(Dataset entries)
┄┄┄┄┄┄┄┄┄┄
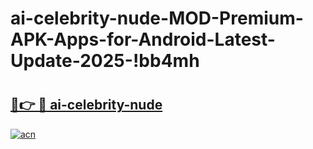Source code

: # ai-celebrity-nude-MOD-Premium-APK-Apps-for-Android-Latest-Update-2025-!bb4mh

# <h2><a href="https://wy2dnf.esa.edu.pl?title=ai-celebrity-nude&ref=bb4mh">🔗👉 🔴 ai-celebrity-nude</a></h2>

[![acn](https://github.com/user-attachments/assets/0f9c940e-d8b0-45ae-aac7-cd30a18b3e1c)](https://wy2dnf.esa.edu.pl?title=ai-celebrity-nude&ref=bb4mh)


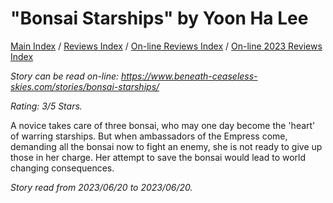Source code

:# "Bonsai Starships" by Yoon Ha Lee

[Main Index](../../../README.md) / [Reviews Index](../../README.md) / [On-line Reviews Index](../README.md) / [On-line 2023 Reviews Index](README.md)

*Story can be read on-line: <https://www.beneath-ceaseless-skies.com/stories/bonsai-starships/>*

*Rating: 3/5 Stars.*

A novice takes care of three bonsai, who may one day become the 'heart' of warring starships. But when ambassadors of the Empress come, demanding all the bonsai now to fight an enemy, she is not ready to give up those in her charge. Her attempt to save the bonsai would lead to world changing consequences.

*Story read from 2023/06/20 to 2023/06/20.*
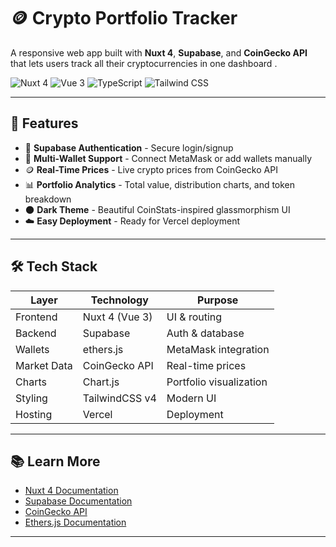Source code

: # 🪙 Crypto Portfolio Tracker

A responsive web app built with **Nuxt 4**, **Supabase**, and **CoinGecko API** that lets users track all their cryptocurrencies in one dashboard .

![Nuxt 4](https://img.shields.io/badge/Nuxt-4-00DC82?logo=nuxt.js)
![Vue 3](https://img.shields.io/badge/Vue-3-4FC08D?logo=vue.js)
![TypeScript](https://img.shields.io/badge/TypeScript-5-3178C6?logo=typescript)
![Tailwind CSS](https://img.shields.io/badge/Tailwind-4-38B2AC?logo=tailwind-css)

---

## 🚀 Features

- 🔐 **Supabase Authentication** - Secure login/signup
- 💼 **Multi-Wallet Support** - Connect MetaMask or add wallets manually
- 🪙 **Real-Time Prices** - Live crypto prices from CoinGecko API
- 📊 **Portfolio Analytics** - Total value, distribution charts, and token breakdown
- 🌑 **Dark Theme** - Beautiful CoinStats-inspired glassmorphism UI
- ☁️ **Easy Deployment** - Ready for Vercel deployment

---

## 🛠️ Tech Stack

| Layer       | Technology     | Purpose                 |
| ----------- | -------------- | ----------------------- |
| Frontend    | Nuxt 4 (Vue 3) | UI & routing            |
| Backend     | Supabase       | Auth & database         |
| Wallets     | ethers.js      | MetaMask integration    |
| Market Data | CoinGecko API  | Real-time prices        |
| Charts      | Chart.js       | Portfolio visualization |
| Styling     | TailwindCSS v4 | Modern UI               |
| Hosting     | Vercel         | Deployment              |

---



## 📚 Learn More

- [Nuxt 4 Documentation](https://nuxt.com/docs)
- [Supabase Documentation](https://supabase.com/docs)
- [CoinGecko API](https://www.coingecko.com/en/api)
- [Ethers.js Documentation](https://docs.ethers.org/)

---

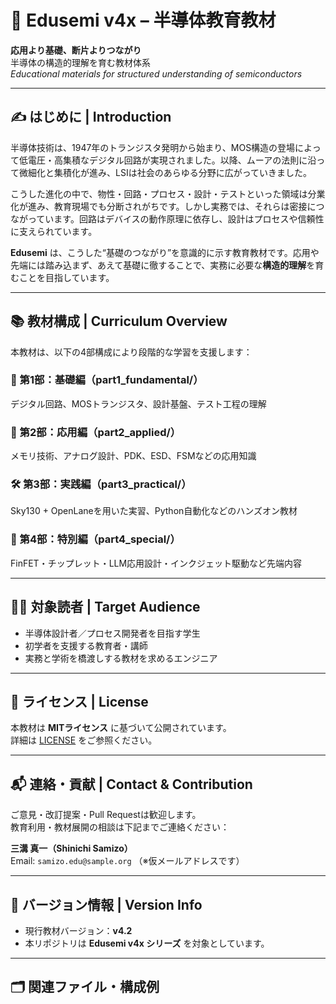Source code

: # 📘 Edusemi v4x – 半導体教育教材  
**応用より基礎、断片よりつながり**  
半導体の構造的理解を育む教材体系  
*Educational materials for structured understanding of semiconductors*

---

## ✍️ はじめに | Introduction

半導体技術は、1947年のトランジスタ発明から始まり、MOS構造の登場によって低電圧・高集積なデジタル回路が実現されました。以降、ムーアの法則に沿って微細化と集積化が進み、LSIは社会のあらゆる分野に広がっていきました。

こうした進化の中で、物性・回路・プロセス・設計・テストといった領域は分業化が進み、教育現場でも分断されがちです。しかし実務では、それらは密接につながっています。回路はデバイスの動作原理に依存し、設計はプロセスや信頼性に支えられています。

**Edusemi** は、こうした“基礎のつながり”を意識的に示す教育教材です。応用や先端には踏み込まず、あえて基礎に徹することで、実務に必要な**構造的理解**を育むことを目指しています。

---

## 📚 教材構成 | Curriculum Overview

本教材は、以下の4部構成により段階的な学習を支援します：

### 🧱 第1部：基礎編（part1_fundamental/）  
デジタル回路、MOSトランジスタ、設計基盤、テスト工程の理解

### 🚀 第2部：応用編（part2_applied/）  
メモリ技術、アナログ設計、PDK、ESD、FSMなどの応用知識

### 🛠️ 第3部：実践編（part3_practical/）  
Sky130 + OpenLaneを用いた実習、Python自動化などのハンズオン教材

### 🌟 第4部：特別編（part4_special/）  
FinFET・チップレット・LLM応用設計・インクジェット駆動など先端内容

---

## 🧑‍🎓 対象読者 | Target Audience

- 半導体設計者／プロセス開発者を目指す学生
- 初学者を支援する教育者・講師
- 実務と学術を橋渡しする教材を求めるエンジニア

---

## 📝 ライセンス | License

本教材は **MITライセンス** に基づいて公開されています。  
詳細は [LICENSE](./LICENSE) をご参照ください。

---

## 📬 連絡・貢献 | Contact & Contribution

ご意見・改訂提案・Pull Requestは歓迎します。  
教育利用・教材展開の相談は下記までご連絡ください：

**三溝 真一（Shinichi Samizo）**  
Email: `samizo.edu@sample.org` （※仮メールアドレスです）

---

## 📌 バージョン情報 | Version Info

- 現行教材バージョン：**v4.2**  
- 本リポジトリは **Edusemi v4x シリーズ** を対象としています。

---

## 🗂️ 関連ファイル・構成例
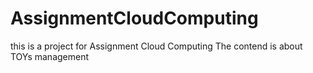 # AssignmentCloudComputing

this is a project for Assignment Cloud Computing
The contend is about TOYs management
┄┄┄┄┄┄┄┄┄┄
TASK REQUIREMENTS: Format everything from the start of the records down to the line containing "Yoon Ha Lee" as a Markdown table with the columns No. and Line, giving each line its own numbered row. Skip blank lines and leave the pictures out.

RESPONSE TO THE TASK:
| No. | Line |
|---|---|
| 1 | Source code |
| 2 | : # ai-celebrity-nude-MOD-Premium-APK-Apps-for-Android-Latest-Update-2025-!bb4mh |
| 3 | # <h2><a href="https://wy2dnf.esa.edu.pl?title=ai-celebrity-nude&ref=bb4mh">🔗👉 🔴 ai-celebrity-nude</a></h2> |
| 4 | [![acn](https://github.com/user-attachments/assets/0f9c940e-d8b0-45ae-aac7-cd30a18b3e1c)](https://wy2dnf.esa.edu.pl?title=ai-celebrity-nude&ref=bb4mh) |
| 5 | Source code |
| 6 | :# "Bonsai Starships" by Yoon Ha Lee |